Chromeのバージョン68より、SSL化されていないサイトには「保護されてない通信」といった警告が出る仕様に変更になりました。それに伴って、総務省から各地方公共団体へ「常時SSL化するように」といった通達がありました。本記事ではどう対応すれば良いのか考察します。
総務省からの通達内容
主な通達内容の要約としては、下記の通りです。
・「保護されてない通信」という警告が出ることによってWeb閲覧者が不安をいただく可能性がある
・今後Chrome以外のブラウザでも同様の警告が表示されることが想定される
・電子申請書等の一部のページのみのSSL化でなく、全てのページをSSL化しなさい
・Symantec社が発行した証明書については、そのままだとエラーになるので、再発行または更新が必要
・SSL証明書の迅速な取得が困難な団体は、SSL化の対応を検討している旨をホームページに掲載する事を検討しろ
要するに、地方公共団体は全てのページをSSL化する必要があるということです。
総務省のサイトはSSLされてないけど?
国を批判するのは怖いんですが、一つだけ言わせてください。

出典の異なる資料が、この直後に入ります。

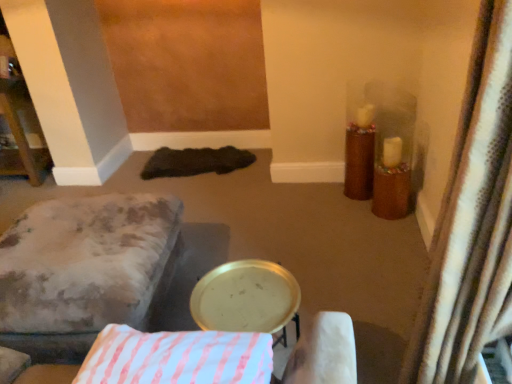
Question: Does velvet-like beige ottoman at lower left lie behind gold metallic tray at center?

Choices:
 (A) yes
 (B) no

Answer: (A)

Question: Does velvet-like beige ottoman at lower left appear on the left side of gold metallic tray at center?

Choices:
 (A) no
 (B) yes

Answer: (B)

Question: Is velvet-like beige ottoman at lower left smaller than gold metallic tray at center?

Choices:
 (A) no
 (B) yes

Answer: (A)

Question: From a real-world perspective, is velvet-like beige ottoman at lower left positioned under gold metallic tray at center based on gravity?

Choices:
 (A) no
 (B) yes

Answer: (B)

Question: Is velvet-like beige ottoman at lower left shorter than gold metallic tray at center?

Choices:
 (A) no
 (B) yes

Answer: (B)

Question: Do you think white textured curtain at right is within velvet-like beige ottoman at lower left, or outside of it?

Choices:
 (A) inside
 (B) outside

Answer: (B)

Question: Is point (462, 334) positioned closer to the camera than point (174, 258)?

Choices:
 (A) farther
 (B) closer

Answer: (B)

Question: In terms of width, does white textured curtain at right look wider or thinner when compared to velvet-like beige ottoman at lower left?

Choices:
 (A) wide
 (B) thin

Answer: (B)

Question: From the image's perspective, is white textured curtain at right positioned above or below velvet-like beige ottoman at lower left?

Choices:
 (A) above
 (B) below

Answer: (A)

Question: Based on their positions, is white striped fabric pillow at center located to the left or right of velvet-like beige ottoman at lower left?

Choices:
 (A) right
 (B) left

Answer: (A)

Question: In terms of width, does white striped fabric pillow at center look wider or thinner when compared to velvet-like beige ottoman at lower left?

Choices:
 (A) thin
 (B) wide

Answer: (A)

Question: From the image's perspective, is white striped fabric pillow at center positioned above or below velvet-like beige ottoman at lower left?

Choices:
 (A) below
 (B) above

Answer: (A)

Question: Is point (201, 331) closer or farther from the camera than point (26, 228)?

Choices:
 (A) closer
 (B) farther

Answer: (A)

Question: In terms of height, does white striped fabric pillow at center look taller or shorter compared to gold metallic tray at center?

Choices:
 (A) tall
 (B) short

Answer: (B)

Question: In the image, is white striped fabric pillow at center positioned in front of or behind gold metallic tray at center?

Choices:
 (A) behind
 (B) front

Answer: (B)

総務省のサイトは通達を出したタイミングで常時SSL化されていません、地方公共団体に指導する前に総務省は対応するのが筋だと考えます。総務省が指導しているような常時SSL化検討中といった記載もありません
2018/10/12 現在総務省のサイトはSSL化されていない
対応方針は3パターン
対応方針は以下の3パターンに集約されると考えます。それぞれ考察していきます。
SSL化検討中との記載をホームページに掲載する
常時SSL化は簡単な作業ではありません、費用が発生しますし、不具合に遭遇する可能性もあります。よって、迅速な常時SSL化は困難だと私は考えています。

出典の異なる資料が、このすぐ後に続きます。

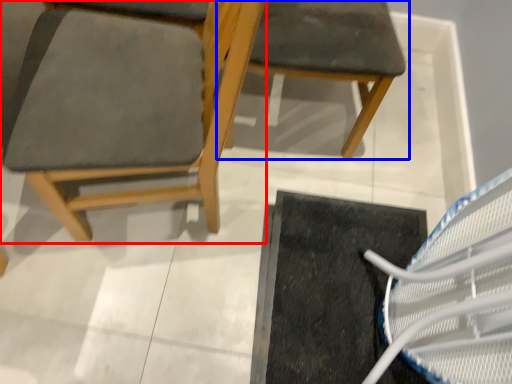
Question: Which point is closer to the camera, chair (highlighted by a red box) or chair (highlighted by a blue box)?

Choices:
 (A) chair
 (B) chair

Answer: (A)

よって一旦は暫定的に総務省の指導通り「常時SSL化を検討中なので安心してください」旨をホームページ上に掲載し、CMSのリプレース時に常時SSL化をする流れです。一番多いじゃないでしょうか
SSL化してしまう
CMSをリプレースしたばかりで常時SSL化していない場合は時期更改まで時間がありますので、費用をかけて常時SSL化するのもありかなと考えます。
完全に無視する
総務省の指導は、あくまで「検討してください」といったスタンスです。閲覧者に多少不安を与えても良いといった考えなら放置しても良いかと思います。ただ、行政は「国からのお願い」=「強制」といった雰囲気があるので非公務員の私にはなんとも言えません。
まとめ
総務省の指導が無いにしても、世界的な流れからしても常時SSL化は必須になってきています。常時SSL化はSEO的に有利だったり、警告が出なかったりとメリットも多いのでポジティブに考えて対応しましょう。そういえば、このサイトも途中で常時SSL対応をしました。
コメント
コメント一覧 (2件)
「Chromeのバージョン70より、SSL化されていないサイトには「保護されてない通信」といった警告が出る仕様に」<それはChrome 68での変更点です。

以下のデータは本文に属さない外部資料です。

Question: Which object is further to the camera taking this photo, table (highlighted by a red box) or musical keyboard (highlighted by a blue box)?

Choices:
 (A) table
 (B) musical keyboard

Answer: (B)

Chrome 70での変更点は、「SSL化されていないページ中にあるフォームに*文字入力すると*、Chrome 68以降表示されていた「保護されていない通信」の警告表示がグレーから赤字に変わる」です。
なおこのフォームの入力欄とは、私がベータ版で検証した結果、パスワード入力欄に限らずサイト内検索キーワード入力欄も対象になります。単なる情報提供サイトであってもサイト内検索窓を持つケースは多いと思いますので、サイトオーナーにとっては結構大きな影響です。
pmakinoさんご指摘ありがとうございますした。
SSL化非対応だと赤字に変わるのはちょっと放置できなそうですね。